> GOAL OF THE EXERCISE:
Whenever "pixels" occurs in a line of the material, list that line.

> RECORDS PROVIDED:
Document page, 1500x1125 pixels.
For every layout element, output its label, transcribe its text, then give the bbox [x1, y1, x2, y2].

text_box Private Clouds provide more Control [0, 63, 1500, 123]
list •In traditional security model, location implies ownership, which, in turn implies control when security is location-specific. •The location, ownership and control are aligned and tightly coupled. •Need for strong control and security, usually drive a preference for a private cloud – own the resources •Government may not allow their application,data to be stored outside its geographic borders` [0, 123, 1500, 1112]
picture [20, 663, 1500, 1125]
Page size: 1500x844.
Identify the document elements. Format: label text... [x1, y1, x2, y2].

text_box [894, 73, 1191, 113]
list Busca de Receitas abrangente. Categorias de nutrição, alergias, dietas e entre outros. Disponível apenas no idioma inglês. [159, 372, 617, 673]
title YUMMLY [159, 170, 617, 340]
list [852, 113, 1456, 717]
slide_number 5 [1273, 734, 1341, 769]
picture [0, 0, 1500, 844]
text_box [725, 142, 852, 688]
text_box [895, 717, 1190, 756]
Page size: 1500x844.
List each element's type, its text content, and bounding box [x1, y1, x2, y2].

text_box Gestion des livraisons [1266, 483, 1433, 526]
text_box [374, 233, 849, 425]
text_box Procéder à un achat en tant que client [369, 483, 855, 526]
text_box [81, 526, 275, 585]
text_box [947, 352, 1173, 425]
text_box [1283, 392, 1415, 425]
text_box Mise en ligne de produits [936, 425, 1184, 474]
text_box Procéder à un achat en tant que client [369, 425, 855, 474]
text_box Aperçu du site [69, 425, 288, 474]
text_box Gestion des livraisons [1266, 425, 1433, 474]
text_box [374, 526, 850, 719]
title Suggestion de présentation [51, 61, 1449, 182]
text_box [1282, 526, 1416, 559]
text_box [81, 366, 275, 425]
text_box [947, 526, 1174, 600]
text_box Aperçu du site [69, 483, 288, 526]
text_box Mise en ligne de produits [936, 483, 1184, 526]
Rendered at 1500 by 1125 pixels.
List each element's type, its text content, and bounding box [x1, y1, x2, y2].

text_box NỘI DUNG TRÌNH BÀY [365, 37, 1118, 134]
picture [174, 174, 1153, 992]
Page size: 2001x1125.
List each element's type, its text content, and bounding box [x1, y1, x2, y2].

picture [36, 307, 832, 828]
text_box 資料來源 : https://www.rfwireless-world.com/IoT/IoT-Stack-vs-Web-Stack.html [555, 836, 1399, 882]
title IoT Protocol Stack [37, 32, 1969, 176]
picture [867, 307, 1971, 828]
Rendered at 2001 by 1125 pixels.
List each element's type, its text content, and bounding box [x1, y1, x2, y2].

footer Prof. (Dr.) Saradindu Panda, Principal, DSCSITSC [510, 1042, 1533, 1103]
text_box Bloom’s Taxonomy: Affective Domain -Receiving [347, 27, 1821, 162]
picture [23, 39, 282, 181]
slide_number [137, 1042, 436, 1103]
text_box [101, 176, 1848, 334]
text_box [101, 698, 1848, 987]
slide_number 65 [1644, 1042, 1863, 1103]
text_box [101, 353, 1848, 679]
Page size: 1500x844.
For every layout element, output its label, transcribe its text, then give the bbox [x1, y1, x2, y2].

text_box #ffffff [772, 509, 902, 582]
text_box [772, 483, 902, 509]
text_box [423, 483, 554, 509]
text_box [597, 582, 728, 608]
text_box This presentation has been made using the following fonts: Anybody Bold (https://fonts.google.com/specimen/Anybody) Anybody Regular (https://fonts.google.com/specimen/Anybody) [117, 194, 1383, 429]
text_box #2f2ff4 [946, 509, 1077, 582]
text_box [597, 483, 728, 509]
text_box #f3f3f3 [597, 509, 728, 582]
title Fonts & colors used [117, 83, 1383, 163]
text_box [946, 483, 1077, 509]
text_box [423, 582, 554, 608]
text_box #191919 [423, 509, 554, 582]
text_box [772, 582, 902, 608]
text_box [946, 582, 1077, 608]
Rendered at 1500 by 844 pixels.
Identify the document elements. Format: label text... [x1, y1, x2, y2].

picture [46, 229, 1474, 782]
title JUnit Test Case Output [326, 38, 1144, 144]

> ANSWER AREA:
Document page, 1500x1125 pixels.
Rendered at 1500 by 1125 pixels.
Rendered at 2001 by 1125 pixels.
Rendered at 1500 by 844 pixels.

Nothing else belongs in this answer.